Nachruf Paulchen
Paulchens unglaubliche Geschichte
Siebzehn Jahre lang verbrachte Paulchen auf Gut Aiderbichl: die ersten Jahre seines Lebens auf Gut Aiderbichl in Deggendorf, seit 2018 dann auf Gut Aiderbichl in Kilb, wo er leider nun im Alter von siebzehn Jahren verstarb.
Wenn man sich mit seiner Geschichte befasst, kommt es einem vor, als würde man sich mitten in einem Kriminalfilm befinden. 30 km von Nürnberg entfernt, ereignete sich eine unglaublich tragische Geschichte. Ein junger Stier, der seine ersten Lebensjahre in Mutterkuhhaltung verbracht hatte, sollte geschlachtet werden. Er wollte partout nicht auf den Anhänger, der ihn zum Metzger bringen sollte. Der Bauer beschloss, das Tier zu überlisten und führte eine trächtige Kuh, die dieser junge Stier sehr mochte, als erste auf den Transporter. Am Hof des Metzgers angekommen, brach im Transporter große Panik aus und der junge Stier befreite sich und seine trächtige Begleiterin Frieda. Der Stier konnte fliehen, Frieda lief in Richtung Autobahn und wurde von der Polizei – um die Autofahrer nicht zu gefährden – erschossen. Sie starb an der Unfallstelle und das Unglaubliche geschah: aus dem Bauch der toten Kuh holte der Metzger, bei dem die Kuh geschlachtet hätte werden sollen, ihr kleines Kälbchen, das wir Paulchen tauften.
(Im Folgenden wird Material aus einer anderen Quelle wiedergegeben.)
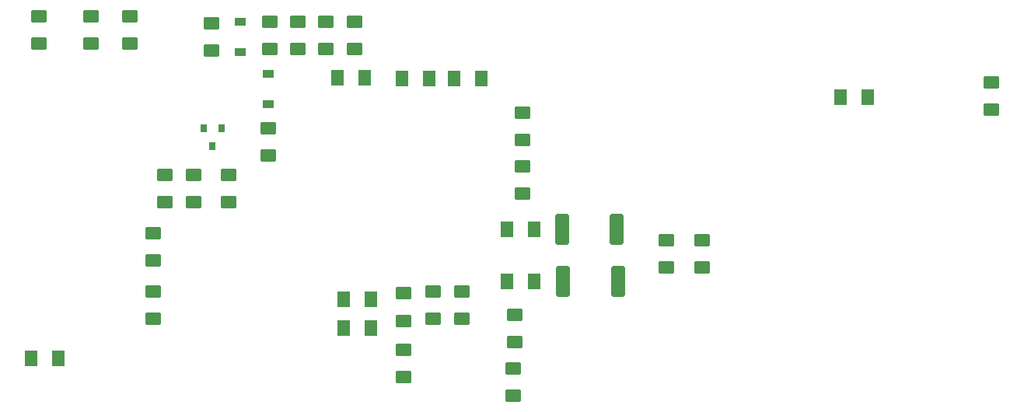
<source format=gbr>
G04 #@! TF.GenerationSoftware,KiCad,Pcbnew,(6.0.0)*
G04 #@! TF.CreationDate,2022-06-01T09:59:34+02:00*
G04 #@! TF.ProjectId,rfamp3,7266616d-7033-42e6-9b69-6361645f7063,rev?*
G04 #@! TF.SameCoordinates,Original*
G04 #@! TF.FileFunction,Paste,Top*
G04 #@! TF.FilePolarity,Positive*
%FSLAX46Y46*%
G04 Gerber Fmt 4.6, Leading zero omitted, Abs format (unit mm)*
G04 Created by KiCad (PCBNEW (6.0.0)) date 2022-06-01 09:59:34*
%MOMM*%
%LPD*%
G01*
G04 APERTURE LIST*
G04 Aperture macros list*
%AMRoundRect*
0 Rectangle with rounded corners*
0 $1 Rounding radius*
0 $2 $3 $4 $5 $6 $7 $8 $9 X,Y pos of 4 corners*
0 Add a 4 corners polygon primitive as box body*
4,1,4,$2,$3,$4,$5,$6,$7,$8,$9,$2,$3,0*
0 Add four circle primitives for the rounded corners*
1,1,$1+$1,$2,$3*
1,1,$1+$1,$4,$5*
1,1,$1+$1,$6,$7*
1,1,$1+$1,$8,$9*
0 Add four rect primitives between the rounded corners*
20,1,$1+$1,$2,$3,$4,$5,0*
20,1,$1+$1,$4,$5,$6,$7,0*
20,1,$1+$1,$6,$7,$8,$9,0*
20,1,$1+$1,$8,$9,$2,$3,0*%
G04 Aperture macros list end*
%ADD10RoundRect,0.250000X0.625000X-0.462500X0.625000X0.462500X-0.625000X0.462500X-0.625000X-0.462500X0*%
%ADD11RoundRect,0.250000X-0.625000X0.462500X-0.625000X-0.462500X0.625000X-0.462500X0.625000X0.462500X0*%
%ADD12RoundRect,0.249999X0.512501X1.425001X-0.512501X1.425001X-0.512501X-1.425001X0.512501X-1.425001X0*%
%ADD13R,0.800000X0.900000*%
%ADD14RoundRect,0.250000X0.462500X0.625000X-0.462500X0.625000X-0.462500X-0.625000X0.462500X-0.625000X0*%
%ADD15R,1.200000X0.900000*%
%ADD16RoundRect,0.250000X-0.462500X-0.625000X0.462500X-0.625000X0.462500X0.625000X-0.462500X0.625000X0*%
G04 APERTURE END LIST*
D10*
X126238000Y-85634500D03*
X126238000Y-88609500D03*
D11*
X127254000Y-60796500D03*
X127254000Y-57821500D03*
X146812000Y-74639500D03*
X146812000Y-71664500D03*
D12*
X131632500Y-76200000D03*
X137607500Y-76200000D03*
D13*
X93472000Y-61452000D03*
X92522000Y-59452000D03*
X94422000Y-59452000D03*
D12*
X131505500Y-70485000D03*
X137480500Y-70485000D03*
D14*
X107732500Y-81280000D03*
X110707500Y-81280000D03*
D10*
X117475000Y-77252500D03*
X117475000Y-80227500D03*
D11*
X114300000Y-86577500D03*
X114300000Y-83602500D03*
X114300000Y-80445000D03*
X114300000Y-77470000D03*
D10*
X120650000Y-77252500D03*
X120650000Y-80227500D03*
D14*
X107732500Y-78105000D03*
X110707500Y-78105000D03*
D10*
X88265000Y-64552500D03*
X88265000Y-67527500D03*
X86995000Y-70902500D03*
X86995000Y-73877500D03*
X91440000Y-64552500D03*
X91440000Y-67527500D03*
X99568000Y-59472500D03*
X99568000Y-62447500D03*
X105791000Y-47915500D03*
X105791000Y-50890500D03*
X102743000Y-47915500D03*
X102743000Y-50890500D03*
X99695000Y-47915500D03*
X99695000Y-50890500D03*
D15*
X99568000Y-53595000D03*
X99568000Y-56895000D03*
X96520000Y-47880000D03*
X96520000Y-51180000D03*
D14*
X73696500Y-84582000D03*
X76671500Y-84582000D03*
D10*
X86995000Y-77252500D03*
X86995000Y-80227500D03*
D11*
X95250000Y-67527500D03*
X95250000Y-64552500D03*
D14*
X107097500Y-53975000D03*
X110072500Y-53975000D03*
D10*
X108966000Y-47915500D03*
X108966000Y-50890500D03*
X126365000Y-79792500D03*
X126365000Y-82767500D03*
D16*
X117057500Y-54102000D03*
X114082500Y-54102000D03*
D11*
X127254000Y-66638500D03*
X127254000Y-63663500D03*
X80264000Y-50255500D03*
X80264000Y-47280500D03*
D10*
X84455000Y-47280500D03*
X84455000Y-50255500D03*
X74549000Y-47280500D03*
X74549000Y-50255500D03*
X93345000Y-48042500D03*
X93345000Y-51017500D03*
D14*
X125512500Y-76200000D03*
X128487500Y-76200000D03*
D11*
X178308000Y-57494500D03*
X178308000Y-54519500D03*
D14*
X161834500Y-56134000D03*
X164809500Y-56134000D03*
X125512500Y-70485000D03*
X128487500Y-70485000D03*
D11*
X142875000Y-74639500D03*
X142875000Y-71664500D03*
D14*
X119797500Y-54102000D03*
X122772500Y-54102000D03*
M02*

</source>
Was sollte nun aus Paulchen und dem jungen Stier Christian werden? Der Bauer, dem die Tiere gehörten, stimmte der Aufnahme auf Gut Aiderbichl zu. Christian war noch immer auf der Flucht und erst am zweiten Tag seiner Flucht gelang es dem Tierarzt, Christian mithilfe eines Betäubungsgewehrs ruhig zu stellen und in ein Gehege zu bringen.
Klein Paulchen wartete unterdessen in einer großen Kiste mit ganz viel Stroh auf die Fahrt nach Gut Aiderbichl. Hier sollte nun ein gesichertes, geschütztes Leben bis ans Lebensende beginnen. Er hatte zwar keine Mama, aber Christian, der so sehr in seine Mama Frieda verliebt war, blieb für viele Jahre sein bester Freund.
Paulchen war ein richtiger Sonnenschein – sein ganzes Leben lang war er eine Frohnatur. Er liebte es, am Hof frei laufen zu dürfen, er liebte die großen, weiten Weiden im Sommer und all seine Artgenossen. Unser Paulchen war ein gutmütiger und freundlicher Ochse und hat seine schönen, langen Hörner nie eingesetzt: weder bei anderen Rindern noch bei Menschen.
Paulchen hatte in letzter Zeit Probleme mit dem Wiederkäuen und so schien sein gesamter Verdauungstrakt sehr angegriffen. Am Morgen wurde er noch vom Tierarzt untersucht und behandelt, doch die Medikamente haben nicht geholfen. Am Abend fand ihn sein Tierpfleger im Stall – still und heimlich war Paulchen für immer eingeschlafen. Ganz ruhig und leise ist er gegangen, ganz im Gegensatz zum Tag seiner Geburt.
Er hatte uns seinen Plan, über die Regenbogenbrücke gehen zu wollen, verschwiegen. Vielleicht hat Paulchen einen leisen Seufzer der Erleichterung losgelassen, als seine Lebenskerze erloschen war?
Der Tod ist der Beginn einer neuen Reise.
– Hermann Hesse
Liebes Paulchen,
wir sind sehr traurig, dass du dich auf die Reise gemacht hast. Zurück aber bleibt die Erinnerung an ein sehr berührendes Schicksal eines kleinen Kälbchens, dass durch einen einzigen Knall seine Mutter verloren hat, noch bevor es geboren war.
Deine Lebensgeschichte ist so unglaublich, wie die Tatsache, dass du trotz des Todesschusses deiner Mama die Menschen geliebt hast.
Du bleibst ein wichtiges Symbol für den Instinkt und die Klugheit der Tiere, die die Menschen immer unterschätzen.
Mach’s gut liebes Paulchen. Nach so vielen Jahren bist du nun bei deiner Mama auf der großen Weide. Wir werden dich nicht vergessen.